(Text for analysis begins)

Let $f: \mathbb{R}^2 \supset M \rightarrow \mathbb{R}^3$ be a smooth immersion and let $N: M \rightarrow S^2 \subset \mathbb{R}^3$ be the corresponding Gauss map. The normal curvature along a unit tangent direction $X \in TM$ can be expressed as
$ df(X) \cdot dN(X), $
where $\cdot$ is the usual Euclidean inner product on $\mathbb{R}^3$. The principal curvature directions $X_1, X_2 \in TM$ are the unit directions along which normal curvature is minimized and maximized, respectively. It is a well-established fact that (away from umbilic points) these directions are orthogonal in the sense that
$ df(X_1) \cdot df(X_2) = 0. $
Question 1 Is there any purely geometric intuition for why principal curvature directions are orthogonal?

(Text for analysis ends)
(Dataset begins)

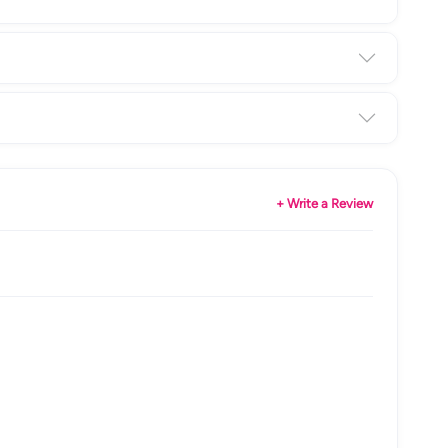
+ Write a Review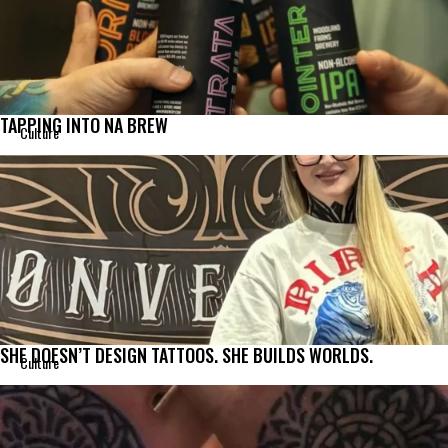
TAPPING INTO NA BREW
Culture
SHE DOESN’T DESIGN TATTOOS. SHE BUILDS WORLDS.
Culture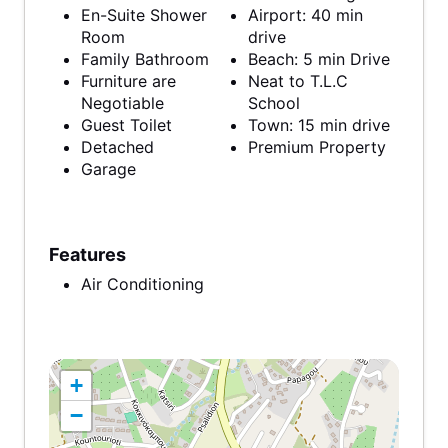
En-Suite Shower
Airport: 40 min
Room
drive
Family Bathroom
Beach: 5 min Drive
Furniture are
Neat to T.L.C
Negotiable
School
Guest Toilet
Town: 15 min drive
Detached
Premium Property
Garage
Features
Air Conditioning
+
−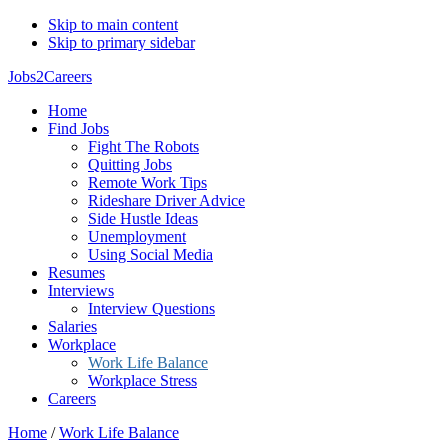
Skip to main content
Skip to primary sidebar
Jobs2Careers
Home
Find Jobs
Fight The Robots
Quitting Jobs
Remote Work Tips
Rideshare Driver Advice
Side Hustle Ideas
Unemployment
Using Social Media
Resumes
Interviews
Interview Questions
Salaries
Workplace
Work Life Balance
Workplace Stress
Careers
Home
/
Work Life Balance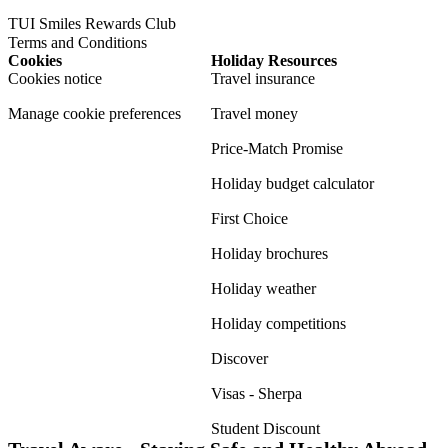
TUI Smiles Rewards Club
Terms and Conditions
Cookies
Holiday Resources
Cookies notice
Travel insurance
Manage cookie preferences
Travel money
Price-Match Promise
Holiday budget calculator
First Choice
Holiday brochures
Holiday weather
Holiday competitions
Discover
Visas - Sherpa
Student Discount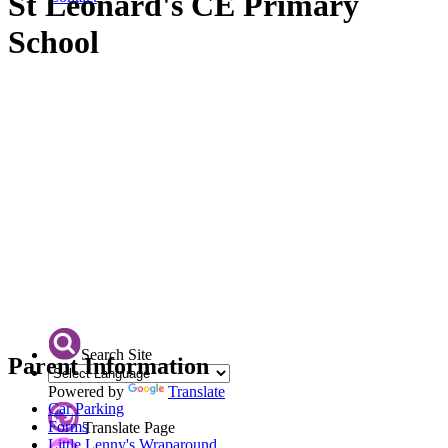
St Leonard's CE Primary
School
Search Site
Parent Information
Powered by
Translate
Car Parking
Forms
Translate Page
Little Lenny's Wraparound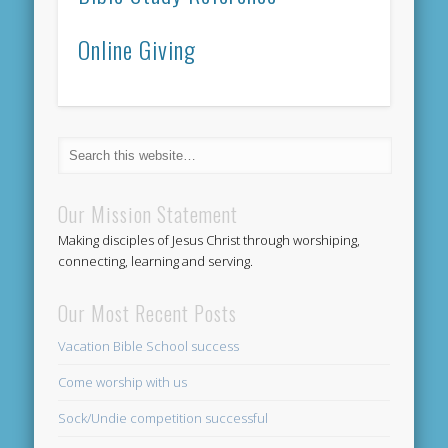
Online Giving
Our Mission Statement
Making disciples of Jesus Christ through worshiping,
connecting, learning and serving.
Our Most Recent Posts
Vacation Bible School success
Come worship with us
Sock/Undie competition successful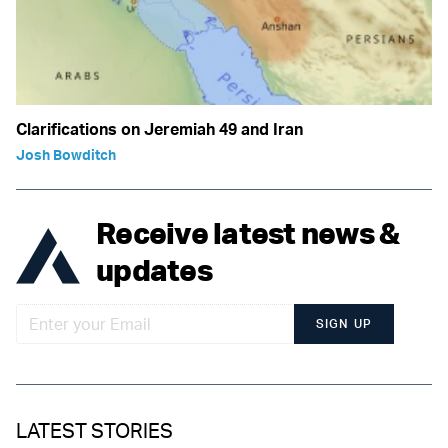
Clarifications on Jeremiah 49 and Iran
Josh Bowditch
Receive latest news &
updates
SIGN UP
LATEST STORIES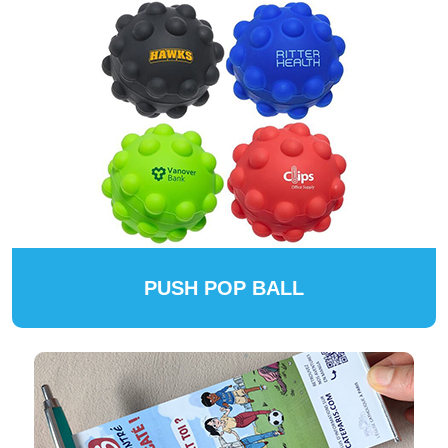
PUSH POP BALL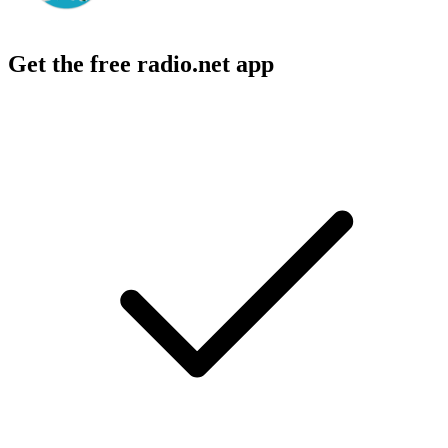
Get the free radio.net app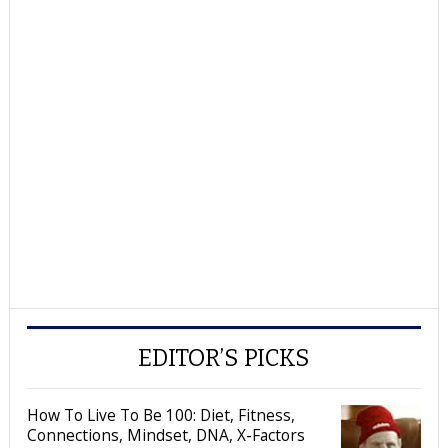
EDITOR’S PICKS
How To Live To Be 100: Diet, Fitness,
Connections, Mindset, DNA, X-Factors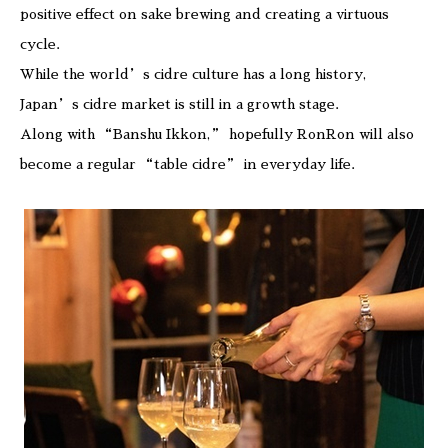
positive effect on sake brewing and creating a virtuous
cycle.
While the world’s cidre culture has a long history,
Japan’s cidre market is still in a growth stage.
Along with “Banshu Ikkon,” hopefully RonRon will also
become a regular “table cidre” in everyday life.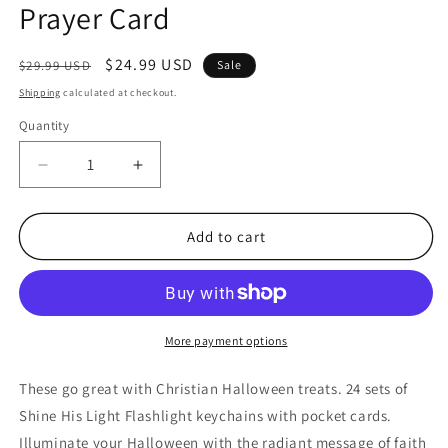
Prayer Card
Regular
Sale
$24.99 USD
$29.99 USD
Sale
price
price
Shipping
calculated at checkout.
Quantity
Quantity
Decrease
Increase
quantity
quantity
for
for
24
24
Add to cart
Sets
Sets
Shine
Shine
With
With
The
The
Light
Light
More payment options
Of
Of
Jesus
Jesus
These go great with Christian Halloween treats. 24 sets of
Christian
Christian
Shine His Light Flashlight keychains with pocket cards.
Pumpkin
Pumpkin
Illuminate your Halloween with the radiant message of faith
Flashlight
Flashlight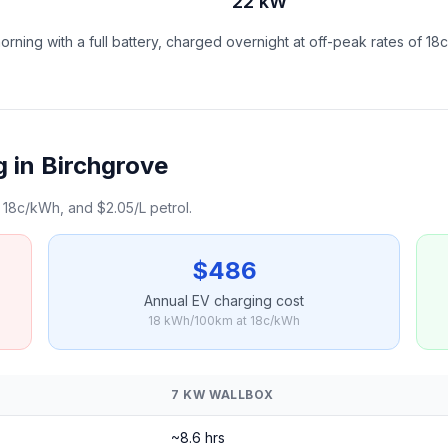
22 kW
ning with a full battery, charged overnight at off-peak rates of 18
 in Birchgrove
18c/kWh, and $2.05/L petrol.
$486
Annual EV charging cost
18 kWh/100km at 18c/kWh
7 KW WALLBOX
~8.6 hrs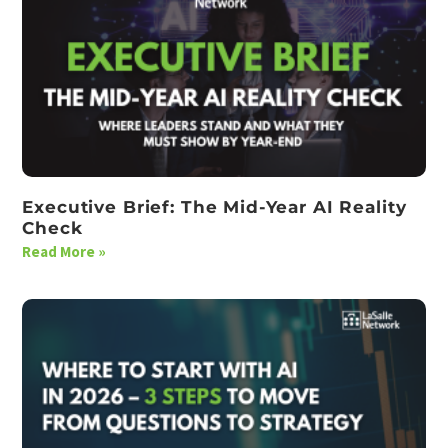
Executive Brief: The Mid-Year AI Reality
Check
Read More »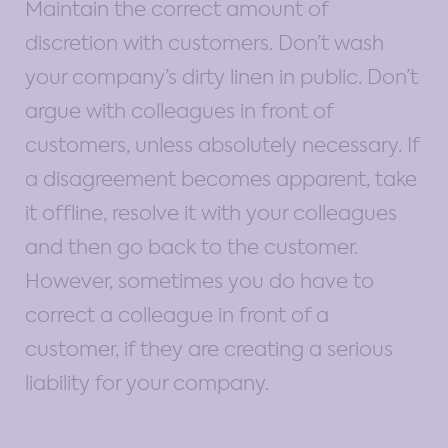
Maintain the correct amount of
discretion with customers. Don’t wash
your company’s dirty linen in public. Don’t
argue with colleagues in front of
customers, unless absolutely necessary. If
a disagreement becomes apparent, take
it offline, resolve it with your colleagues
and then go back to the customer.
However, sometimes you do have to
correct a colleague in front of a
customer, if they are creating a serious
liability for your company.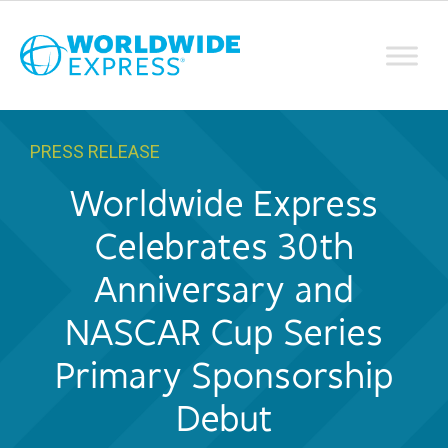
PRESS RELEASE
Worldwide Express
Celebrates 30th
Anniversary and
NASCAR Cup Series
Primary Sponsorship
Debut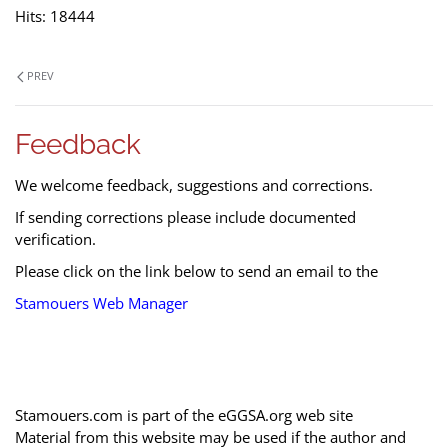
Hits: 18444
PREV
Feedback
We welcome feedback, suggestions and corrections.
If sending corrections please include documented
verification.
Please click on the link below to send an email to the
Stamouers Web Manager
Stamouers.com is part of the eGGSA.org web site
Material from this website may be used if the author and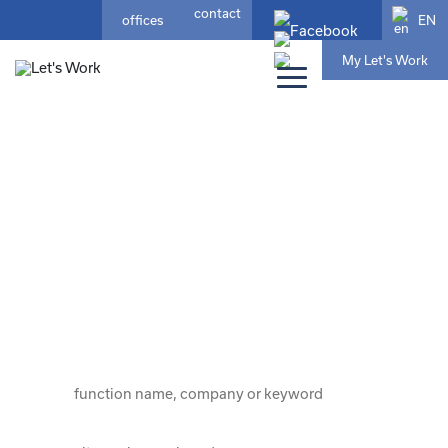
contact
EN
offices
My Let's Work
home
/ jobs
your ideal job?
that fits who you are and where your
future lies
choose from 189 jobs here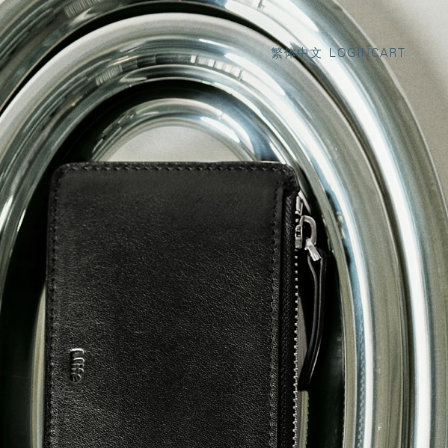
LOGIN
CART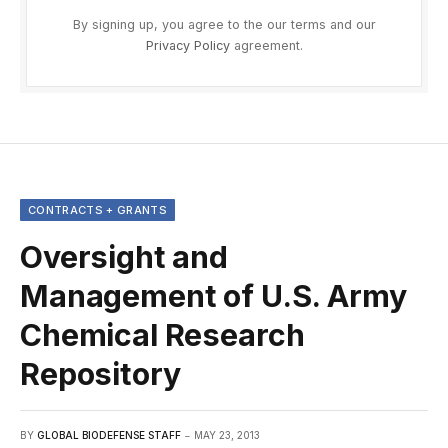
By signing up, you agree to the our terms and our
Privacy Policy
agreement.
CONTRACTS + GRANTS
Oversight and
Management of U.S. Army
Chemical Research
Repository
BY
GLOBAL BIODEFENSE STAFF
MAY 23, 2013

(Dataset ends)

:: Your tasks ::
**1.** Render this sentence from the text on principal curvature directions in French: "The principal curvature directions $X_1, X_2 \in TM$ are the unit directions along which normal curvature is minimized and maximized, respectively."
**2.** Extend the text on principal curvature directions past its final sentence, keeping its voice and notation.

:: Task responses ::
**1.** Les directions principales de courbure $X_1, X_2 \in TM$ sont les directions unitaires le long desquelles la courbure normale est respectivement minimisée et maximisée.

**2.**
Question 2 Can you argue that the bilinear form $df(X) \cdot dN(Y)$ is symmetric w.r.t. $X$ and $Y$ without resorting to the use of coordinates?
In fact, I'd be satisfied with an answer to Question 2 alone, since a self-adjoint operator has orthogonal eigenvalues. I'm really looking for intuition here, not just a formal proof -- if all I get is a bunch of $E,F,G$ and $e,f,g$ or (god forbid) $\Gamma_{ij}^k$ I just might scream! ;-)
Thanks!